KMK Comment: The DOL opted not to include a limit on the frequency with which a self-corrector may use the SCC. However, the DOL stated that it intends to monitor participation for frequent use and it may communicate with repeat users or open investigations to identify and correct systemic issues. Plan administrators should work with legal counsel and service providers to promptly identify and late contributions and loan repayments, and explore whether the new SCC provides an avenue for relief.

J&J Holds On as Plaintiffs' Standing Falls

As reported in the February 2024 Monthly Minute, almost a year ago a proposed class action out of New Jersey sought to hold J&J plan fiduciaries accountable for inflated drug pricing. In the Lewandowski v. Johnson & Johnson case, plaintiff alleged that the mismanagement of her plan's prescription drug benefits amounted to a breach of fiduciary duty and cost ERISA plans and employees millions of dollars. In support of her case, plaintiff cited jarring examples of the inflated cost of prescription drugs under the plan. In response, defendants claimed that plaintiff failed to allege she was improperly denied benefits under the plan – rather, she simply claimed that drug prices were too expensive.

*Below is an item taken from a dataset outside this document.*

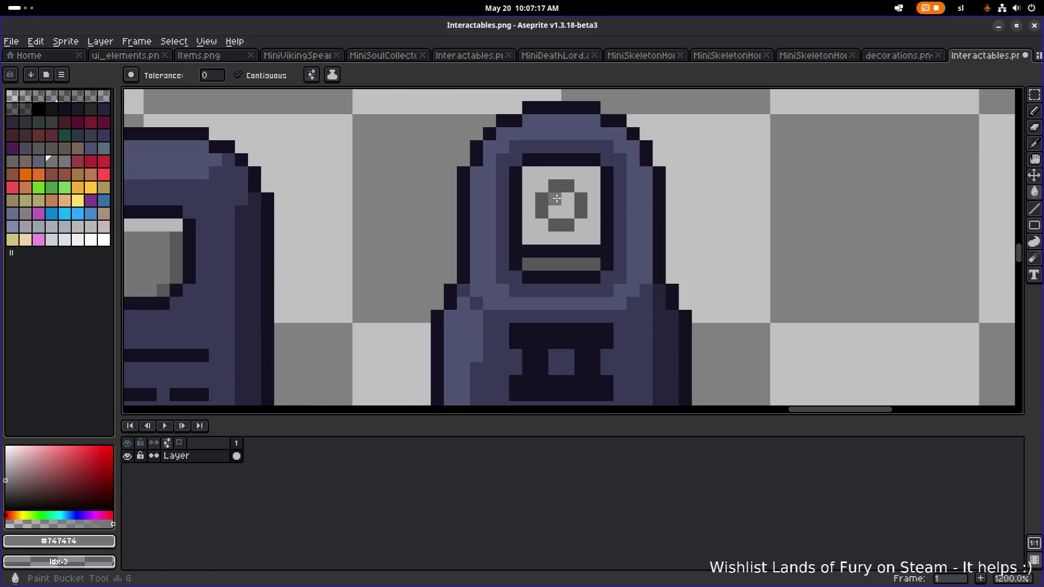
{"action": "scroll", "coordinate": [620, 190], "scroll_direction": "up", "scroll_amount": 1}
{"action": "left_click", "coordinate": [620, 190]}
{"action": "left_click", "coordinate": [598, 214]}
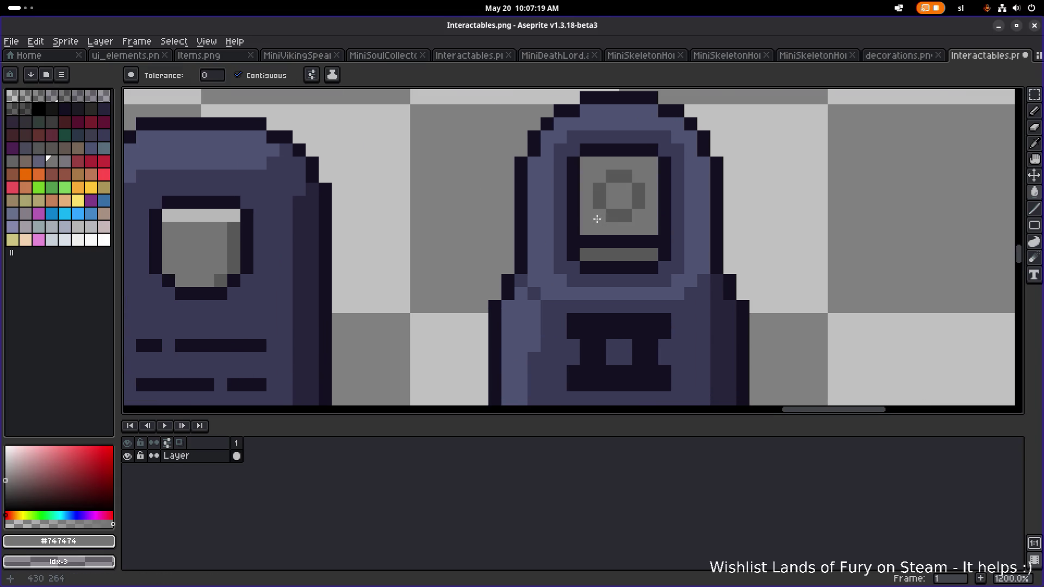
{"action": "scroll", "coordinate": [680, 208], "scroll_direction": "down", "scroll_amount": 5}
{"action": "scroll", "coordinate": [680, 209], "scroll_direction": "down", "scroll_amount": 1}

Last week, the New Jersey court ruled that the named plaintiff lacked standing to sue. The court found that her allegations of harm flowing from higher prescription drug cost-sharing and lower wages were speculative and hypothetical. Additionally, the court found that her alleged injury was not redressable by the court because she had reached her prescription drug out-of-pocket cap, and any amount refunded by the court would be forwarded to the plan and applied to money it spent on other drugs after she hit her OOP that same year. However, the court did allow one remaining allegation -- regarding defendants failure to produce documents within 30 days as required under ERISA -- to survive.

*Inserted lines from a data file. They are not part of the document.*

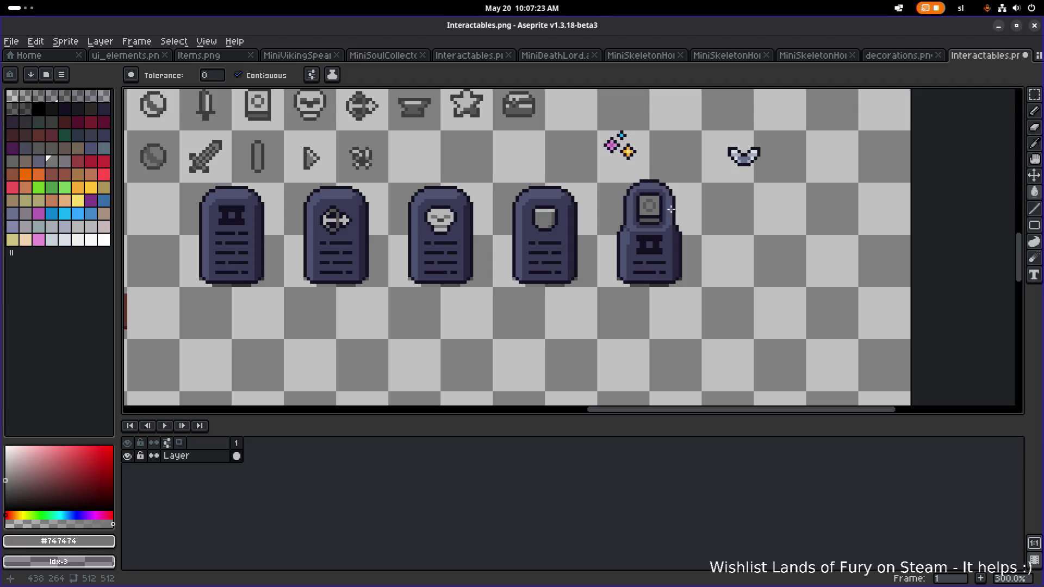
{"action": "scroll", "coordinate": [678, 211], "scroll_direction": "up", "scroll_amount": 3}
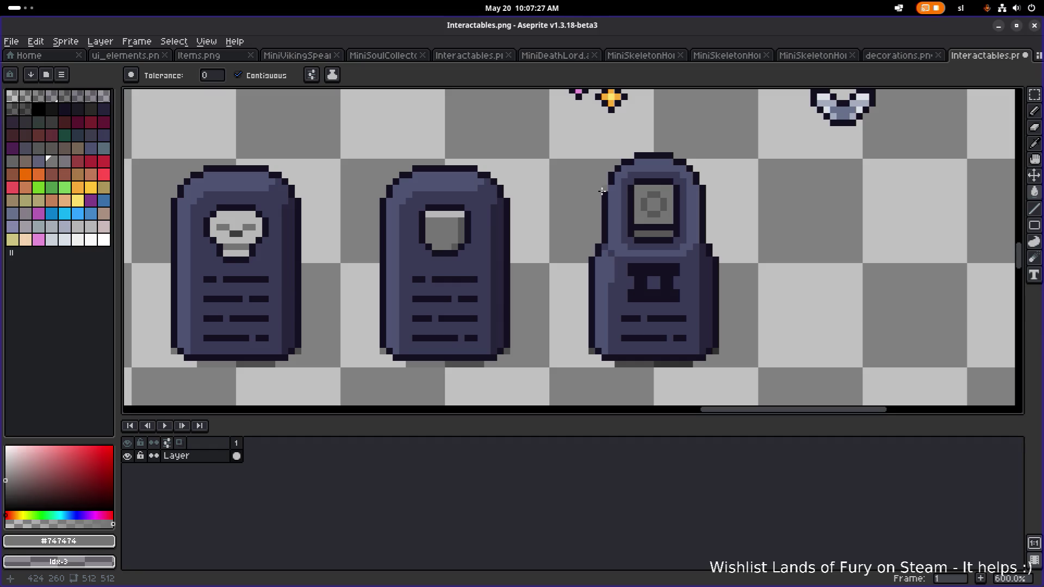
{"action": "scroll", "coordinate": [686, 232], "scroll_direction": "down", "scroll_amount": 1}
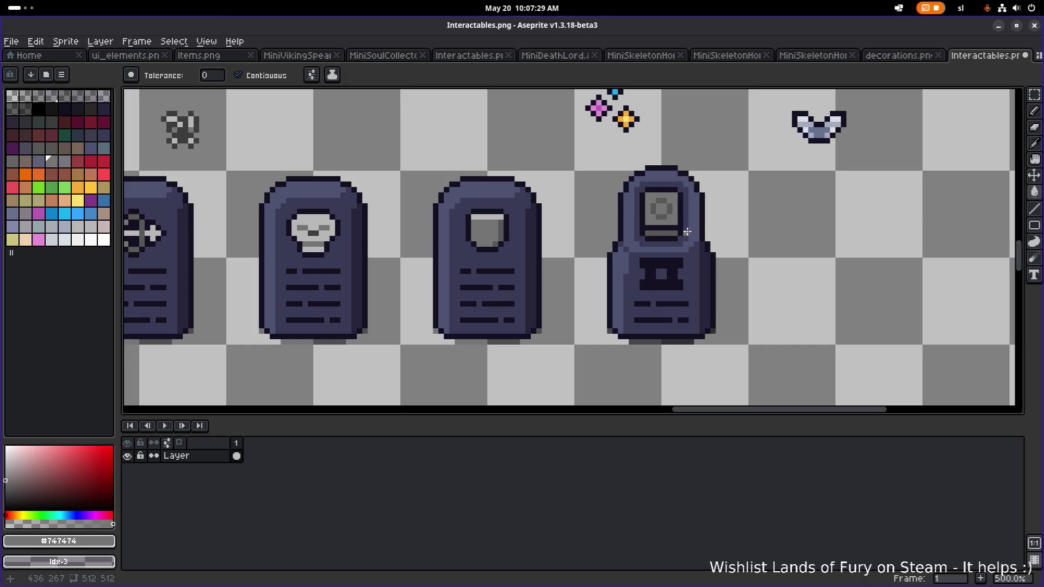
{"action": "scroll", "coordinate": [688, 232], "scroll_direction": "down", "scroll_amount": 2}
Save Interactables.png with Ctrl+S.
{"action": "key", "text": "ctrl+s"}
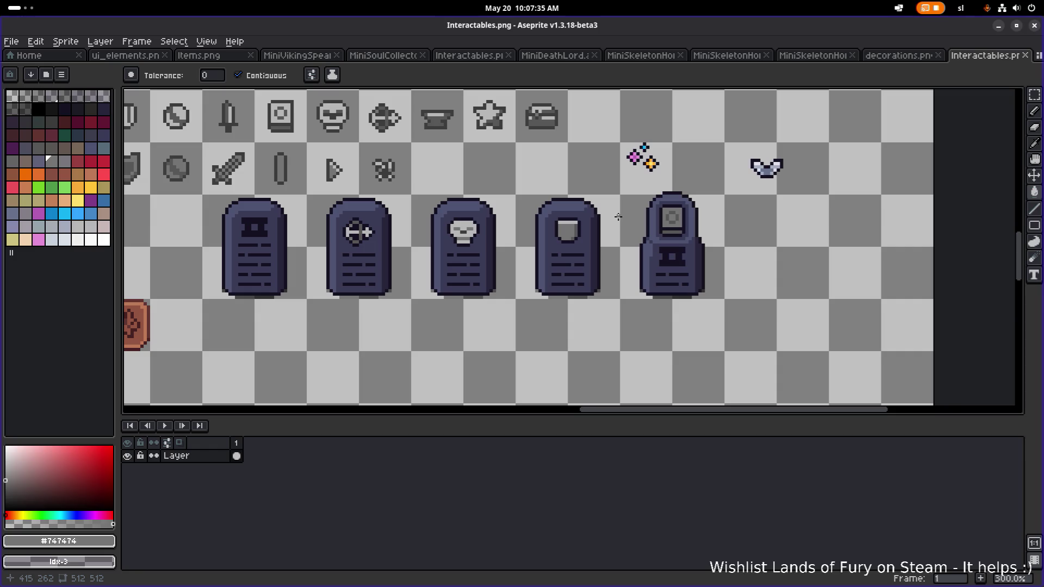
{"action": "left_click_drag", "start_coordinate": [708, 210], "coordinate": [635, 216]}
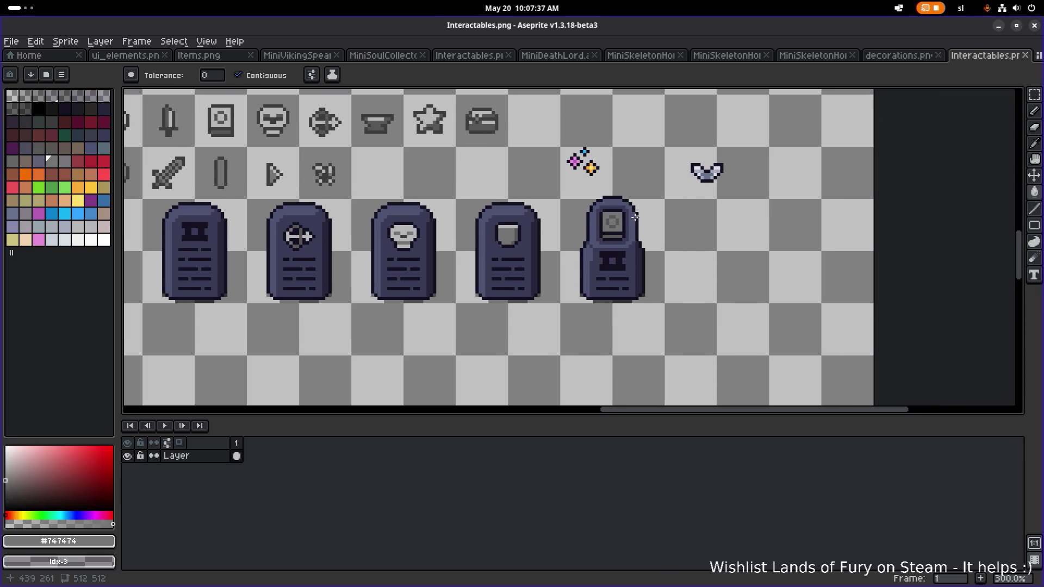
{"action": "scroll", "coordinate": [630, 219], "scroll_direction": "up", "scroll_amount": 4}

KMK Comment: The J&J case was not alone in seeking to hold plan fiduciaries accountable for prescription drug spending, and the outcome of this suit may be a harbinger of things to come. Nevertheless, plan sponsors should continue to educate themselves as to their prescription drug plan pricing and network, carefully review contracts with counsel, and advocate for the best interests of plan participants and beneficiaries.

The content of this article is intended to provide a general guide to the subject matter. Specialist advice should be sought about your specific circumstances.